AMP Index Funds vs SmartShares ETFs
I ran the numbers to compare the AMP NZ Index fund with a management fee of 0.33% and buy-sell spread of 0.44% against the SmartShares NZ Top 50 exchange-traded fund with a management fee of 0.50% for an investor who is regularly contributing $100 per month.
To simulate some “more realistic” returns I took the data from the NZX 50 gross index from 2002 to May 2020.
At first glance- there doesn’t seem to be much of a difference- Graph below.
Oh and by the way- do you see the impact of Covid-19 on that graph. I don’t think it looks as bad as you would think when investing over two decades- time will tell.
But to get a better idea- lets look at total returns at the end of 5, 10, 15, and 17.4 years.
|Period||SmartShares NZ Top 50||AMP NZ Share Index||Difference|
After 5 years you’d be better off with SmartShares, but if you were to invest for 10 years or longer- which you should be aiming for if you are investing in share funds- then the AMP fund is cheaper.
You can calculate the absolute longest time for the AMP NZ Share Index to beat the Smartshares NZ Top 50 ETF by comparing the two without any returns. This is the absolute longest time it will take for the AMP fund to beat the Smartshare fund in terms of fees. The graph of balances ratios over time is below;
With the old buy-sell spread it would take at worst 2 years for the AMP fee structure to beat the SmartShares fee structure. With the new buy-sell spread of 0.44% at worst, it takes 10 years for the AMP fee structure to beat the SmartShares fee structure.
The SmartShares balance is higher at the beginning as the 0.44% buy spread charged on AMP does eat into the balance early on. However, since AMP charge less on management fee, more money stays in the fund over the long term, which can generate more return for you the investor.
In the end, AMP NZ Shares Index Fund will beat the SmartShares NZ Top 50 ETF. The longest period of time this will take is 10 years- this will decrease with better investment returns. But the difference between the two is not that big, we are talking about 0.7% after 15 years for the real data simulation. So if you’re investing in the Smartshares NZ Top 50 fund you shouldn’t drop everything and switch now.

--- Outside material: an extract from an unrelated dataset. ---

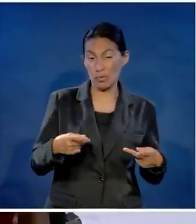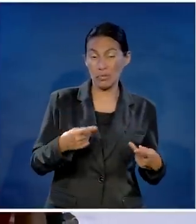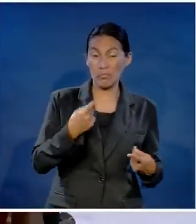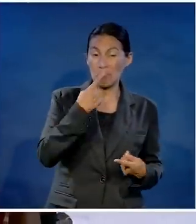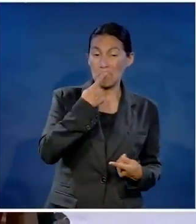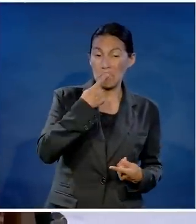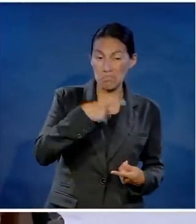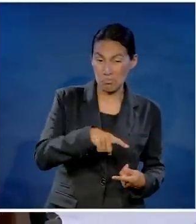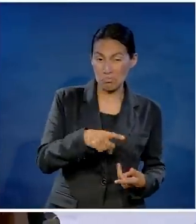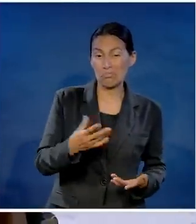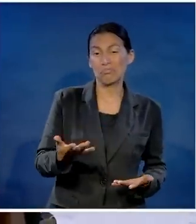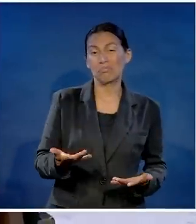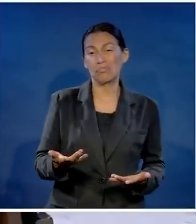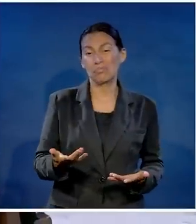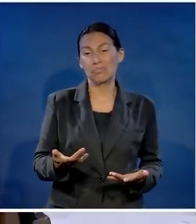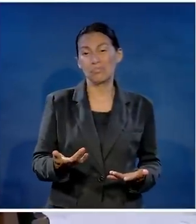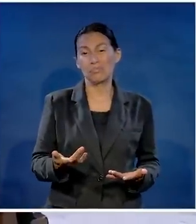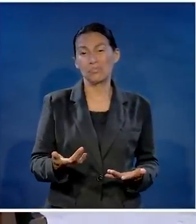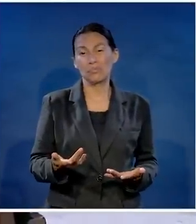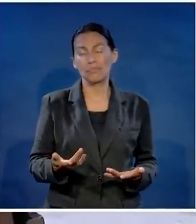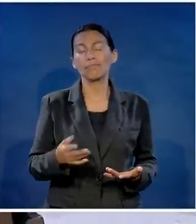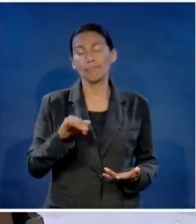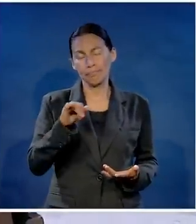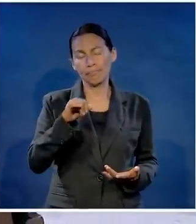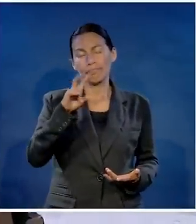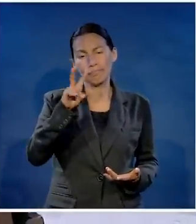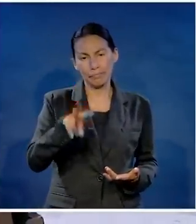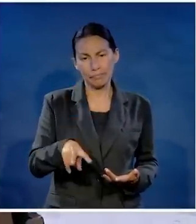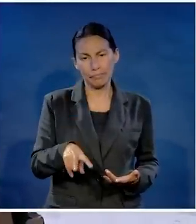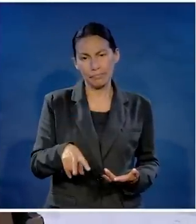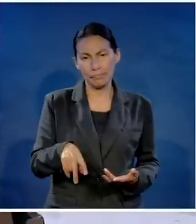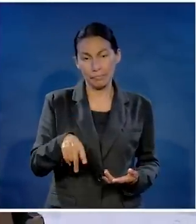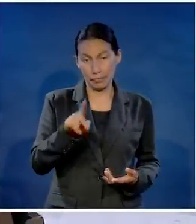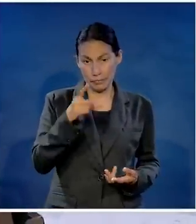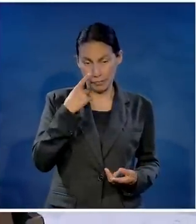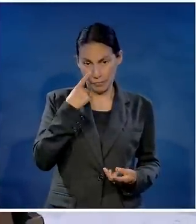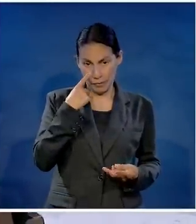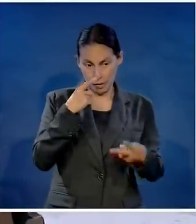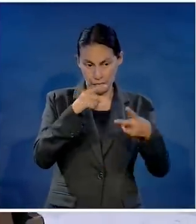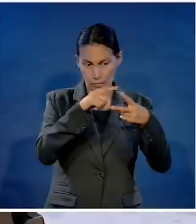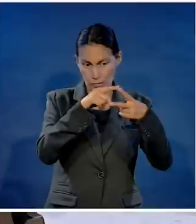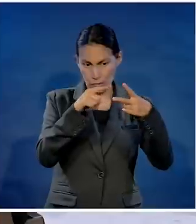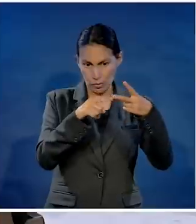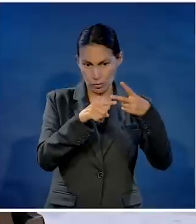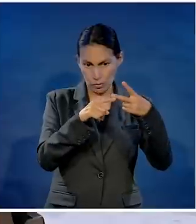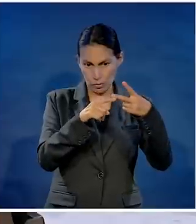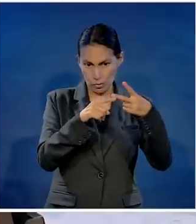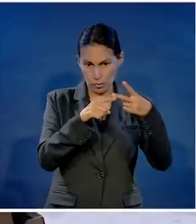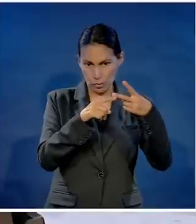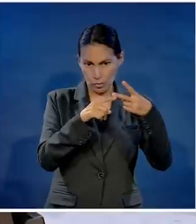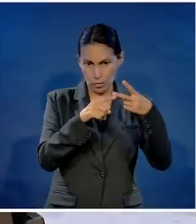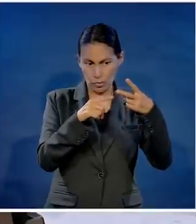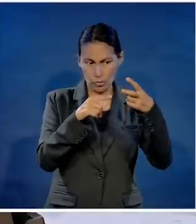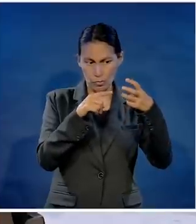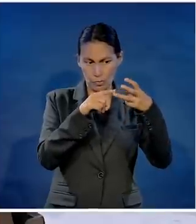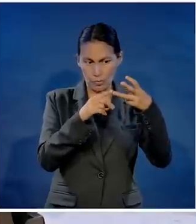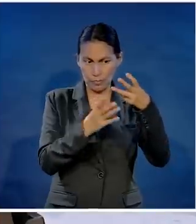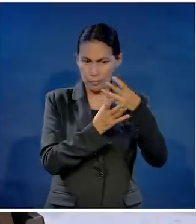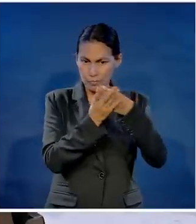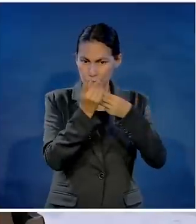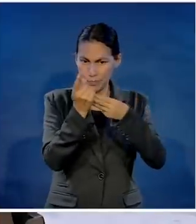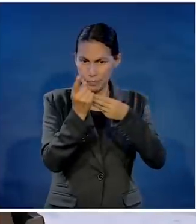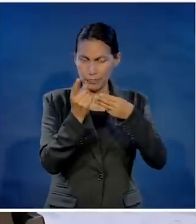Bueno, es verdad. es que estos dos primeros principios no pueden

You shouldn’t be wanting to try and ‘time’ the market- so the buy-sell spread should only affect your decision as much as the management fee should. If you are timing the market the AMP NZ Share Index fund will cost you more fees.
However, if you are aiming to optimise your returns over the long term, AMP is still the better choice- even with the increased spread rate. If you are on lower prescribed investor rate you should probably consider switch over to AMP.
As I mentioned at the top- I invest in AMP funds thought InvestNow. And even though I’m not overly happy about the increase in buy-sell spread, it still makes sense for me to stick with the AMP NZ Share index fund for now as I am planning on investing for more than 10 years.